**Aufgabe A**
Prüfen Sie anhand des Blogbeitrags über den Strafprozess, ob die folgenden Aussagen zutreffen, und belegen Sie jede Antwort mit dem entscheidenden Wortlaut: (i) Staatsanwalt Hubert Krapf nannte den Schrotthändler „menschlichen Abschaum“. (ii) Der Schrotthändler hatte einen Kinderschänderring angeführt. (iii) Der Vorfall geschah vor drei Wochen in einer Hauptverhandlung.
**Aufgabe B**
Schreiben Sie den Blogbeitrag über den Strafprozess im Anschluss an seinen letzten Satz weiter.

De legibus-Blog

30. Dezember 2012

Strafprozeß im Wandel – Innenansicht trifft auf Außenansicht

Zu einer Erwiderung von Lorenz Leitmeier (Subsystem Recht) auf Gisela Friedrichsen (Subsystem Medien)

Oliver García

Wenn jemand die Ehre von Strafverfolgungsorganen in Frage stellt, dann können bayerische Staatsanwälte rotsehen. Ein Schrotthändler mußte dies vor drei Wochen erleben, als sich in einer Hauptverhandlung gegen ihn Staatsanwalt Hubert Krapf in Rage redete. Krapf bezeichnete den Schrotthändler als „menschlichen Abschaum“. Was hatte dieser getan? Einen Völkermord angezettelt? Einen Kinderschänderring angeführt? Schlimmer: Er hatte es gewagt zu behaupten, Kriminalbeamte hätten ihn zu einer falschen Aussage nötigen wollen.

**Die Daten**
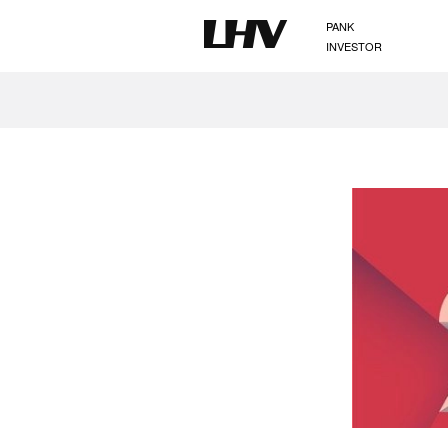
PANK
INVESTOR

**Schriftliche Antwort A**
(i) Ja: »Krapf bezeichnete den Schrotthändler als „menschlichen Abschaum“.«
(ii) Nein: »Schlimmer: Er hatte es gewagt zu behaupten, Kriminalbeamte hätten ihn zu einer falschen Aussage nötigen wollen.«
(iii) Ja: »Ein Schrotthändler mußte dies vor drei Wochen erleben, als sich in einer Hauptverhandlung gegen ihn Staatsanwalt Hubert Krapf in Rage redete.«

**Schriftliche Antwort B**
Es handelte sich um einen Ausläufer des Falles um den Bauern Rupp: 2005 waren Familienangehörige vom LG Ingolstadt der Tötung des Familienvaters Rupp überführt und zu langjährigen Freiheitsstrafen verurteilt worden. Rupp soll von ihnen erschlagen, aufgekocht und an die Hunde verfüttert worden sein. Innenminister Günther Beckstein war persönlich daran interessiert, schnellstens zu erfahren, ob die Polizeiarbeit zum Erfolg geführt hatte und ließ sich das Urteil telefonisch durchgeben. Die Überzeugung des Gerichts von der Tötung beruhte auf Geständnissen und Zeugenaussagen.

Vier Jahre später wurde Rupps Auto aus der Donau geborgen, mit seiner Leiche auf dem Fahrersitz – er war also nicht von den Hunden gefressen worden. Trotzdem wollten zunächst weder die Staatsanwaltschaft noch das zuständige Gericht etwas von einer Wiederaufnahme wissen. Erst auf eine Beschwerde beim OLG München hin wurde der Wiederaufnahmeantrag der Verurteilten für zulässig erklärt. In der Folge wurden sie freigesprochen.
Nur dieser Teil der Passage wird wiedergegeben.